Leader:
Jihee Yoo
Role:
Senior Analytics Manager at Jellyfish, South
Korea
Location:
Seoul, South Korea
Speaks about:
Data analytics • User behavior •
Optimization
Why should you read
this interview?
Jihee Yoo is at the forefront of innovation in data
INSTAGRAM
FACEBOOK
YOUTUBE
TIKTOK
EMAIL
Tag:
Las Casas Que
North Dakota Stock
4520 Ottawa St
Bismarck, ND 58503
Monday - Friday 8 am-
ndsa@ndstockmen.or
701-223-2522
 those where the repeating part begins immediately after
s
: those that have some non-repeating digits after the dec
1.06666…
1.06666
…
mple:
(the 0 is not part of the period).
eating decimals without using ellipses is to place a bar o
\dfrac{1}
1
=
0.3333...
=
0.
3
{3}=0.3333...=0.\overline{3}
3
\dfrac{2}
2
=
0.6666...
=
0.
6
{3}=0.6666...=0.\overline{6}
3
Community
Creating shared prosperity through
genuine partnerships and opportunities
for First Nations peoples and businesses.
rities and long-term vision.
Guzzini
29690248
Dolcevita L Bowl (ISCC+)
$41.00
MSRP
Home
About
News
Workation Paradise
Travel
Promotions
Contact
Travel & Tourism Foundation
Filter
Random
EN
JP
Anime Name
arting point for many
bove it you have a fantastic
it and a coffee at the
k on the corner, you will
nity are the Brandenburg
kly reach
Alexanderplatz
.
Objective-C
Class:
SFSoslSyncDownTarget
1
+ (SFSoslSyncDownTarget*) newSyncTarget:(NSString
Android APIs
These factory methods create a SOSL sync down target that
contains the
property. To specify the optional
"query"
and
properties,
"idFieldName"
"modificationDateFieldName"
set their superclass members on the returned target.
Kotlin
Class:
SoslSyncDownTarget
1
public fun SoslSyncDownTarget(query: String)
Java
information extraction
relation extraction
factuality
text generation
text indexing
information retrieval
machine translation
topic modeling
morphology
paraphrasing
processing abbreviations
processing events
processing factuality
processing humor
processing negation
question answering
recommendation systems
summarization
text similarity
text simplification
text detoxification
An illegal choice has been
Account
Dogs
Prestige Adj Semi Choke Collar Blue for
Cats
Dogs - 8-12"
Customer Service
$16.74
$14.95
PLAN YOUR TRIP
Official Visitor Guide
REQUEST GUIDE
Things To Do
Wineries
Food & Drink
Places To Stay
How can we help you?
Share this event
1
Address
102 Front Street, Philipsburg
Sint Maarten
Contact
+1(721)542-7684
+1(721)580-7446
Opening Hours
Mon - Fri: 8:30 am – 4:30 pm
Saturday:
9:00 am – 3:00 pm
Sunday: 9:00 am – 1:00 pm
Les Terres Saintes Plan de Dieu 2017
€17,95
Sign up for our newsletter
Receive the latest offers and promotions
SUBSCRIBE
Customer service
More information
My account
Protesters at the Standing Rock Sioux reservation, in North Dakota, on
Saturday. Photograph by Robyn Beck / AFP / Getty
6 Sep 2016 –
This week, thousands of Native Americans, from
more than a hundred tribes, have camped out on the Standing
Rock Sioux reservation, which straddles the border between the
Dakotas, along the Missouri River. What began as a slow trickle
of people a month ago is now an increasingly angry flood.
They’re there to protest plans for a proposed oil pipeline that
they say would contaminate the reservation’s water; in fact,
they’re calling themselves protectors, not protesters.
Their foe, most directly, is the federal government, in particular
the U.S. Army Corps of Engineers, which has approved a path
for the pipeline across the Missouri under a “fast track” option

- Task statement
When you reach the line that contains "North Dakota Stock", stop; that line and every line before it, from the very first line of the data, should be restated word for word.

- Exercise response
Leader:
Jihee Yoo
Role:
Senior Analytics Manager at Jellyfish, South
Korea
Location:
Seoul, South Korea
Speaks about:
Data analytics • User behavior •
Optimization
Why should you read
this interview?
Jihee Yoo is at the forefront of innovation in data
INSTAGRAM
FACEBOOK
YOUTUBE
TIKTOK
EMAIL
Tag:
Las Casas Que
North Dakota Stock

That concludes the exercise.